Nest Doorbell (Battery) is fool-proof and features are fairly rich
Now, it would be easy to skip over any discussion of the installation process for Google’s Nest Doorbell (Battery). There are plenty of great features to discuss, although most have already been covered to a large extent elsewhere. But the ease of installation was undeniably one of the best features of the Nest Doorbell (Battery) during this review. Even without consideration for those others.
Not least of all, that’s because it took me less than five minutes to install the package. Including the time to open things up and find the video for installation. Google doesn’t include a manual but instead uses a QR code to a YouTube video for the process.
Once the video was running, it quickly became apparent that I’d only need a few short steps. Namely, measuring the doorbell height — since I didn’t already have a doorbell installed — before marking two holes and screwing the mount into place. I decided not to install the angle mount accessory that this doorbell ships with. The doorbell itself clicks into that easily and detaches just as quickly with the included tool, when needed, for charging.
Features and subscriptions haven’t really changed much for this doorbell, compared to other Nest or Google smart home releases. A Nest Aware subscription is required to get the most out of the doorbell. That nets subscribers 30-days of video event history — 60-days with Nest Aware Plus. But there’s no 24/7 video history — which is a thing with the wired cameras offered via Nest. But even without that subscription, a 3-day history is saved.
Footage from the Nest Doorbell (Battery) can also be viewed on Chromecast, Hub, a tablet, smartphone, or computer via the Google Home app. Which is a great feature to have since some cameras are more finicky about allowing access outside of a dedicated app. And, more directly, those are, as often as not, only available on mobile.
Should you buy Nest Doorbell (Battery)?
Now, one final worthwhile note about Google’s Nest Doorbell (Battery), as mentioned at the beginning of this review, is just how many accessories are available for it. For everything from vertical angle adjustments to powering the device without using your home’s power. And many of those are almost criminally inexpensive.

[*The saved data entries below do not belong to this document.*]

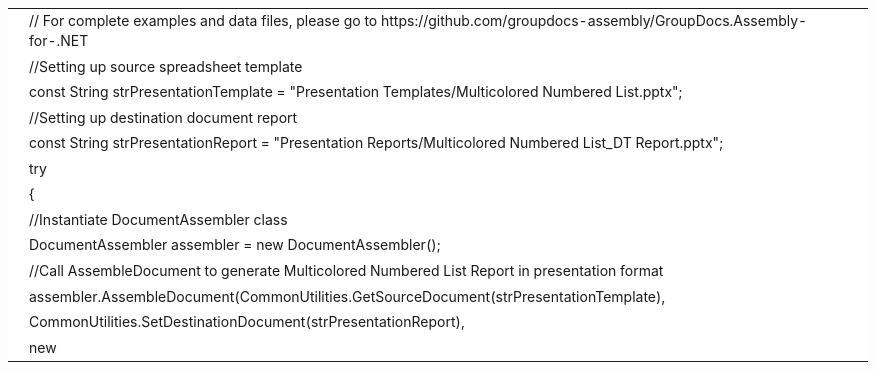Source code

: <table class="highlight tab-size js-file-line-container" data-tab-size="8" data-paste-markdown-skip=""><tbody><tr><td id="file-generatemulticolorednumberedlistfromdatasetinpresentationformat-cs-L1" class="blob-num js-line-number" data-line-number="1"></td><td id="file-generatemulticolorednumberedlistfromdatasetinpresentationformat-cs-LC1" class="blob-code blob-code-inner js-file-line"><span class="pl-c"><span class="pl-c">//</span> For complete examples and data files, please go to https://github.com/groupdocs-assembly/GroupDocs.Assembly-for-.NET</span></td></tr><tr><td id="file-generatemulticolorednumberedlistfromdatasetinpresentationformat-cs-L2" class="blob-num js-line-number" data-line-number="2"></td><td id="file-generatemulticolorednumberedlistfromdatasetinpresentationformat-cs-LC2" class="blob-code blob-code-inner js-file-line"><span class="pl-c"><span class="pl-c">//</span>Setting up source spreadsheet template</span></td></tr><tr><td id="file-generatemulticolorednumberedlistfromdatasetinpresentationformat-cs-L3" class="blob-num js-line-number" data-line-number="3"></td><td id="file-generatemulticolorednumberedlistfromdatasetinpresentationformat-cs-LC3" class="blob-code blob-code-inner js-file-line"><span class="pl-k">const</span> <span class="pl-en">String</span> <span class="pl-smi">strPresentationTemplate</span> <span class="pl-k">=</span> <span class="pl-s"><span class="pl-pds">"</span>Presentation Templates/Multicolored Numbered List.pptx<span class="pl-pds">"</span></span>;</td></tr><tr><td id="file-generatemulticolorednumberedlistfromdatasetinpresentationformat-cs-L4" class="blob-num js-line-number" data-line-number="4"></td><td id="file-generatemulticolorednumberedlistfromdatasetinpresentationformat-cs-LC4" class="blob-code blob-code-inner js-file-line"><span class="pl-c"><span class="pl-c">//</span>Setting up destination document report</span></td></tr><tr><td id="file-generatemulticolorednumberedlistfromdatasetinpresentationformat-cs-L5" class="blob-num js-line-number" data-line-number="5"></td><td id="file-generatemulticolorednumberedlistfromdatasetinpresentationformat-cs-LC5" class="blob-code blob-code-inner js-file-line"><span class="pl-k">const</span> <span class="pl-en">String</span> <span class="pl-smi">strPresentationReport</span> <span class="pl-k">=</span> <span class="pl-s"><span class="pl-pds">"</span>Presentation Reports/Multicolored Numbered List_DT Report.pptx<span class="pl-pds">"</span></span>;</td></tr><tr><td id="file-generatemulticolorednumberedlistfromdatasetinpresentationformat-cs-L6" class="blob-num js-line-number" data-line-number="6"></td><td id="file-generatemulticolorednumberedlistfromdatasetinpresentationformat-cs-LC6" class="blob-code blob-code-inner js-file-line"><span class="pl-k">try</span></td></tr><tr><td id="file-generatemulticolorednumberedlistfromdatasetinpresentationformat-cs-L7" class="blob-num js-line-number" data-line-number="7"></td><td id="file-generatemulticolorednumberedlistfromdatasetinpresentationformat-cs-LC7" class="blob-code blob-code-inner js-file-line">{</td></tr><tr><td id="file-generatemulticolorednumberedlistfromdatasetinpresentationformat-cs-L8" class="blob-num js-line-number" data-line-number="8"></td><td id="file-generatemulticolorednumberedlistfromdatasetinpresentationformat-cs-LC8" class="blob-code blob-code-inner js-file-line"><span class="pl-c"><span class="pl-c">//</span>Instantiate DocumentAssembler class</span></td></tr><tr><td id="file-generatemulticolorednumberedlistfromdatasetinpresentationformat-cs-L9" class="blob-num js-line-number" data-line-number="9"></td><td id="file-generatemulticolorednumberedlistfromdatasetinpresentationformat-cs-LC9" class="blob-code blob-code-inner js-file-line"><span class="pl-en">DocumentAssembler</span> <span class="pl-smi">assembler</span> <span class="pl-k">=</span> <span class="pl-k">new</span> <span class="pl-en">DocumentAssembler</span>();</td></tr><tr><td id="file-generatemulticolorednumberedlistfromdatasetinpresentationformat-cs-L10" class="blob-num js-line-number" data-line-number="10"></td><td id="file-generatemulticolorednumberedlistfromdatasetinpresentationformat-cs-LC10" class="blob-code blob-code-inner js-file-line"><span class="pl-c"><span class="pl-c">//</span>Call AssembleDocument to generate Multicolored Numbered List Report in presentation format</span></td></tr><tr><td id="file-generatemulticolorednumberedlistfromdatasetinpresentationformat-cs-L11" class="blob-num js-line-number" data-line-number="11"></td><td id="file-generatemulticolorednumberedlistfromdatasetinpresentationformat-cs-LC11" class="blob-code blob-code-inner js-file-line"><span class="pl-smi">assembler</span>.<span class="pl-en">AssembleDocument</span>(<span class="pl-smi">CommonUtilities</span>.<span class="pl-en">GetSourceDocument</span>(<span class="pl-smi">strPresentationTemplate</span>),</td></tr><tr><td id="file-generatemulticolorednumberedlistfromdatasetinpresentationformat-cs-L12" class="blob-num js-line-number" data-line-number="12"></td><td id="file-generatemulticolorednumberedlistfromdatasetinpresentationformat-cs-LC12" class="blob-code blob-code-inner js-file-line"><span class="pl-smi">CommonUtilities</span>.<span class="pl-en">SetDestinationDocument</span>(<span class="pl-smi">strPresentationReport</span>),</td></tr><tr><td id="file-generatemulticolorednumberedlistfromdatasetinpresentationformat-cs-L13" class="blob-num js-line-number" data-line-number="13"></td><td id="file-generatemulticolorednumberedlistfromdatasetinpresentationformat-cs-LC13" class="blob-code blob-code-inner js-file-line"><span class="pl-k">new</span>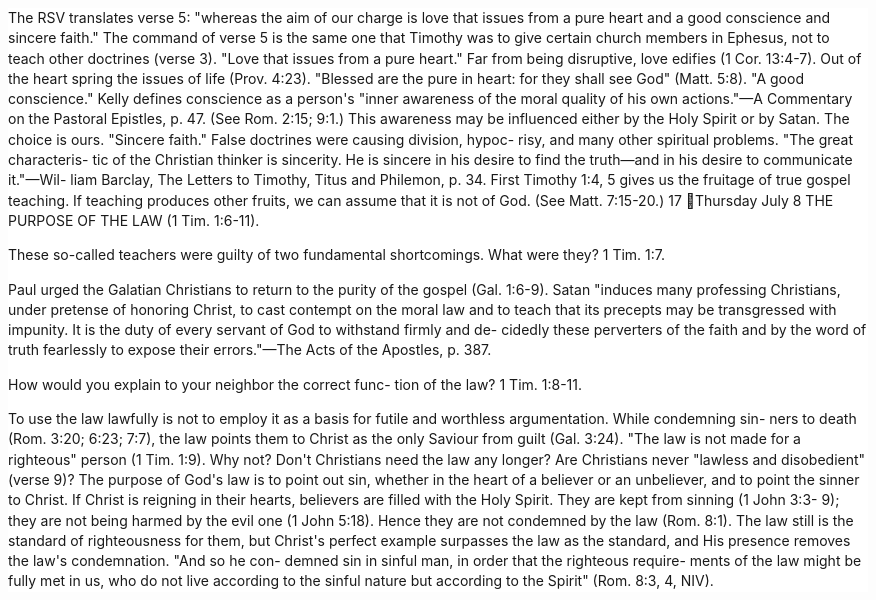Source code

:    The RSV translates verse 5: "whereas the aim of our charge is
love that issues from a pure heart and a good conscience and
sincere faith." The command of verse 5 is the same one that
Timothy was to give certain church members in Ephesus, not to
teach other doctrines (verse 3).
   "Love that issues from a pure heart." Far from being disruptive,
love edifies (1 Cor. 13:4-7). Out of the heart spring the issues of
life (Prov. 4:23). "Blessed are the pure in heart: for they shall see
God" (Matt. 5:8).
   "A good conscience." Kelly defines conscience as a person's
"inner awareness of the moral quality of his own actions."—A
Commentary on the Pastoral Epistles, p. 47. (See Rom. 2:15; 9:1.)
This awareness may be influenced either by the Holy Spirit or
by Satan. The choice is ours.
    "Sincere faith." False doctrines were causing division, hypoc-
risy, and many other spiritual problems. "The great characteris-
tic of the Christian thinker is sincerity. He is sincere in his desire
to find the truth—and in his desire to communicate it."—Wil-
liam Barclay, The Letters to Timothy, Titus and Philemon, p. 34.
  First Timothy 1:4, 5 gives us the fruitage of true gospel
teaching. If teaching produces other fruits, we can assume
that it is not of God. (See Matt. 7:15-20.)
                                                                   17
Thursday                                                 July 8
THE PURPOSE OF THE LAW (1 Tim. 1:6-11).

  These so-called teachers were guilty of two fundamental
shortcomings. What were they? 1 Tim. 1:7.


   Paul urged the Galatian Christians to return to the purity of
the gospel (Gal. 1:6-9).
Satan "induces many professing Christians, under pretense of
honoring Christ, to cast contempt on the moral law and to teach
that its precepts may be transgressed with impunity. It is the
duty of every servant of God to withstand firmly and de-
cidedly these perverters of the faith and by the word of truth
fearlessly to expose their errors."—The Acts of the Apostles, p.
387.

   How would you explain to your neighbor the correct func-
tion of the law? 1 Tim. 1:8-11.


   To use the law lawfully is not to employ it as a basis for
futile and worthless argumentation. While condemning sin-
ners to death (Rom. 3:20; 6:23; 7:7), the law points them to
Christ as the only Saviour from guilt (Gal. 3:24).
   "The law is not made for a righteous" person (1 Tim. 1:9).
Why not? Don't Christians need the law any longer? Are
Christians never "lawless and disobedient" (verse 9)? The
purpose of God's law is to point out sin, whether in the heart
of a believer or an unbeliever, and to point the sinner to
Christ. If Christ is reigning in their hearts, believers are filled
with the Holy Spirit. They are kept from sinning (1 John 3:3-
9); they are not being harmed by the evil one (1 John 5:18).
Hence they are not condemned by the law (Rom. 8:1). The law
still is the standard of righteousness for them, but Christ's
perfect example surpasses the law as the standard, and His
presence removes the law's condemnation. "And so he con-
demned sin in sinful man, in order that the righteous require-
ments of the law might be fully met in us, who do not live
according to the sinful nature but according to the Spirit"
(Rom. 8:3, 4, NIV).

Taken in conjunction with all of the features and the build quality of the Nest Doorbell (Battery), there really shouldn’t be much argument. This is easily one of the best, if not the best video doorbell you can buy for the money. Especially if you don’t want to run new wiring for a doorbell.
There are, of course, some drawbacks to relying solely on a battery for power. And the fact that battery chemistry means this doorbell won’t gain any charge at under 32-degrees Fahrenheit. Setting aside the fact that it will drain faster the lower the temperature goes. But, even with temperatures staying at below 25-degrees during weeks-long stretches of this review, this doorbell didn’t die either.
That’s despite that a power accessory such as a solar panel won’t charge this up completely on a warm sunny day. The charge regained with any rises in temperature and the fact that it has such long battery life, to begin with, mean that it didn’t give me any issues. So unless you happen to live in a region that sees more than a few weeks with temperatures dipping below and staying below freezing, that shouldn’t be an issue.
And, in fact, that’s going to be the only circumstance where this doorbell isn’t easy to recommend.